DATASET ENTRIES Start Marker
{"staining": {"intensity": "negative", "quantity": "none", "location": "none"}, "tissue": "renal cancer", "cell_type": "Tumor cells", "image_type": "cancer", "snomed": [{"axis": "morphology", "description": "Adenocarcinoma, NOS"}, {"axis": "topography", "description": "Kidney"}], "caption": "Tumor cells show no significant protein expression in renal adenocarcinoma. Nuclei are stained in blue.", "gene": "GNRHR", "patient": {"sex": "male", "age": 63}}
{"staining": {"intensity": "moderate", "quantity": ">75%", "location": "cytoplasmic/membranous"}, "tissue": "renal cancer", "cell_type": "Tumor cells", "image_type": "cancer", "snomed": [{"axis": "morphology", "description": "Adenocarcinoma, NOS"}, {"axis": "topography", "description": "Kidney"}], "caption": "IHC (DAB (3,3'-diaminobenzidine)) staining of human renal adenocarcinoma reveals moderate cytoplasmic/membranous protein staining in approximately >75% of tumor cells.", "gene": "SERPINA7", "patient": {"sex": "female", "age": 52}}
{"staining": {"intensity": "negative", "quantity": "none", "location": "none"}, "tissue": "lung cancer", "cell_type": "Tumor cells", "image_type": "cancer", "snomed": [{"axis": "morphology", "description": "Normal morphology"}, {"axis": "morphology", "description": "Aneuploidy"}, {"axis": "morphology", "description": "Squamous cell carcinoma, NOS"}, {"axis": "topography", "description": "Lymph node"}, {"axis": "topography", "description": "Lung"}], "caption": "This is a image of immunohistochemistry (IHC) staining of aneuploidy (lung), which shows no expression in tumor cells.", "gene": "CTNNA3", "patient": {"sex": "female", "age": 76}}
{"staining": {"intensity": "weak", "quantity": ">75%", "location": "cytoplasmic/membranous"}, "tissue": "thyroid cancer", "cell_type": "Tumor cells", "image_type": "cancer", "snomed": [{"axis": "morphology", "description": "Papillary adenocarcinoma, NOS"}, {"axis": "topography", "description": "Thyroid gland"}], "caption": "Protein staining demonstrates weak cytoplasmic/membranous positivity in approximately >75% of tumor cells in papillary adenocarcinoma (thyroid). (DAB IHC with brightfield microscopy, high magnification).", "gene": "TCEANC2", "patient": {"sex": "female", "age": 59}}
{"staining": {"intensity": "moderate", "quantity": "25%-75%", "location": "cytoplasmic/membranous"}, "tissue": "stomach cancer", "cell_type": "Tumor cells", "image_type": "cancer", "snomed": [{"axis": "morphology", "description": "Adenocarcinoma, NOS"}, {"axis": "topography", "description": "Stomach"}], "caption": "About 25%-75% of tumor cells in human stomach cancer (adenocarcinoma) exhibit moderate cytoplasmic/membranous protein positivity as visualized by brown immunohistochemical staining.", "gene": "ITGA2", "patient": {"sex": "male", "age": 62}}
DATASET ENTRIES End Marker
# PROBLEM TO WORK ON
Go through the records from the first line and copy each one exactly, ending after the line that contains "image of immunohistochemistry". Give nothing else.

# THE ANSWER
{"staining": {"intensity": "negative", "quantity": "none", "location": "none"}, "tissue": "renal cancer", "cell_type": "Tumor cells", "image_type": "cancer", "snomed": [{"axis": "morphology", "description": "Adenocarcinoma, NOS"}, {"axis": "topography", "description": "Kidney"}], "caption": "Tumor cells show no significant protein expression in renal adenocarcinoma. Nuclei are stained in blue.", "gene": "GNRHR", "patient": {"sex": "male", "age": 63}}
{"staining": {"intensity": "moderate", "quantity": ">75%", "location": "cytoplasmic/membranous"}, "tissue": "renal cancer", "cell_type": "Tumor cells", "image_type": "cancer", "snomed": [{"axis": "morphology", "description": "Adenocarcinoma, NOS"}, {"axis": "topography", "description": "Kidney"}], "caption": "IHC (DAB (3,3'-diaminobenzidine)) staining of human renal adenocarcinoma reveals moderate cytoplasmic/membranous protein staining in approximately >75% of tumor cells.", "gene": "SERPINA7", "patient": {"sex": "female", "age": 52}}
{"staining": {"intensity": "negative", "quantity": "none", "location": "none"}, "tissue": "lung cancer", "cell_type": "Tumor cells", "image_type": "cancer", "snomed": [{"axis": "morphology", "description": "Normal morphology"}, {"axis": "morphology", "description": "Aneuploidy"}, {"axis": "morphology", "description": "Squamous cell carcinoma, NOS"}, {"axis": "topography", "description": "Lymph node"}, {"axis": "topography", "description": "Lung"}], "caption": "This is a image of immunohistochemistry (IHC) staining of aneuploidy (lung), which shows no expression in tumor cells.", "gene": "CTNNA3", "patient": {"sex": "female", "age": 76}}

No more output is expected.